Tulip Telecom Limited
- Type: Public
- Traded as: BSE: 532691; NSE: TULIP;
- Founded: 2 July 1992
- Founder: Lt. Col. H. S. Bedi
- Headquarters: New Delhi, India
- Key people: Mr. Santosh Choudary
- Website: www.tulip.net

= Tulip Telecom =

Indian telecommunications company

Tulip Telecom Limited, was an IT Services Ltd.Indian telecommunications services provider.

== History ==
The company was started by Lt Col Hardeep Singh Bedi an ex-army man. After serving the Indian army for 22 years, Lt Col HS Bedi took voluntary retirement and founded his company Tulip IT Services, then Tulip Software Pvt Ltd, in 1994 and today it is known as Tulip Telecom Ltd.

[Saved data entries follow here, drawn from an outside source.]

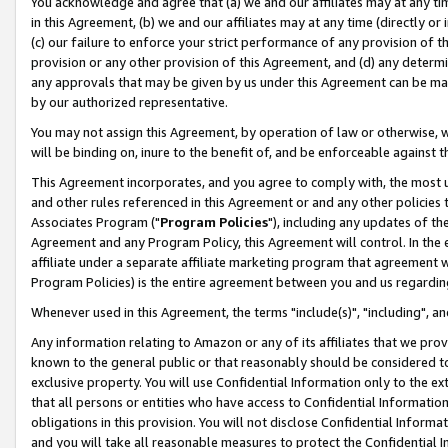
You acknowledge and agree that (a) we and our affiliates may at any time
in this Agreement, (b) we and our affiliates may at any time (directly or 
(c) our failure to enforce your strict performance of any provision of t
provision or any other provision of this Agreement, and (d) any determ
any approvals that may be given by us under this Agreement can be made,
by our authorized representative.
You may not assign this Agreement, by operation of law or otherwise, wi
will be binding on, inure to the benefit of, and be enforceable against t
This Agreement incorporates, and you agree to comply with, the most up-
and other rules referenced in this Agreement or and any other policies
Associates Program ("
Program Policies
"), including any updates of th
Agreement and any Program Policy, this Agreement will control. In th
affiliate under a separate affiliate marketing program that agreement 
Program Policies) is the entire agreement between you and us regardin
Whenever used in this Agreement, the terms "include(s)", "including", a
Any information relating to Amazon or any of its affiliates that we pro
known to the general public or that reasonably should be considered to
exclusive property. You will use Confidential Information only to the
that all persons or entities who have access to Confidential Informatio
obligations in this provision. You will not disclose Confidential Informa
and you will take all reasonable measures to protect the Confidential In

Tulip Telecom Ltd has three main line of business, data connectivity, Managed Services and data centres. Realizing the very wide spread of the country and the inability of copper to be used as a medium for connectivity, Tulip focussed on using wireless for the last mile.

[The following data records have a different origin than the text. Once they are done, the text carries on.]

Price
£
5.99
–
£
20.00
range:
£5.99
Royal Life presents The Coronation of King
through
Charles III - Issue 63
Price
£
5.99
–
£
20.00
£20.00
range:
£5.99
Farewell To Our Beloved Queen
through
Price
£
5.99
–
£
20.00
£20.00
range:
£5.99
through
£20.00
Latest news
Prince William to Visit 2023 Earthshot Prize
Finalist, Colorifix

The company leases Inter-city Fibre from most telcos in India and uses wireless and fibre for the last mile. Today Tulip covers over 3000 cities / towns on its network. Its fibre network reaches almost every major building in the metros.

Frost and Sullivan has recognized it as being the largest player in the MPLS VPN market with a share of almost 34%. It provides Internet, VPN and international data connectivity.

==Business strategy==
Tulip focuses on the three needs of its enterprise customers, Data Connectivity, managed services and data centres.

== Data centre ==
The company has set up the world's third largest data centre in Whitefield, Bengaluru. Built to LEED Gold standards, it is designed to be a true Tier 4 Data centre. It achieves a very low PUE.

The company's customers includes AT&T, Orange Business Services, IBM, HP and UIDAI.

This is Tulip's fifth data centre in the country, which will increases the combined space under its data centres to approximately 10 lakh square feet. Tulip already has one data centre each in Delhi and Bengaluru and two in Mumbai.

== FCCBs ==

Tulip had in 2012 Bonds of FCCB due with a face value of $100 m for 150m due, along with premium. It had arranged fresh bonds and debt but due to a freak trade and circumstances beyond its control, the bonds could not be redeemed in time and the company went into default. A Provisional liquidator was appointed by the Delhi High Court. The Winding up has been stayed by the Honourable Division bench of Delhi High Court on the grounds that this is a core infrastructure company.

The Banks appointed top global auditors and the assets of the company were valued by them at Rs 3000 Cr.

The company is now in the process of restructuring its debt and business.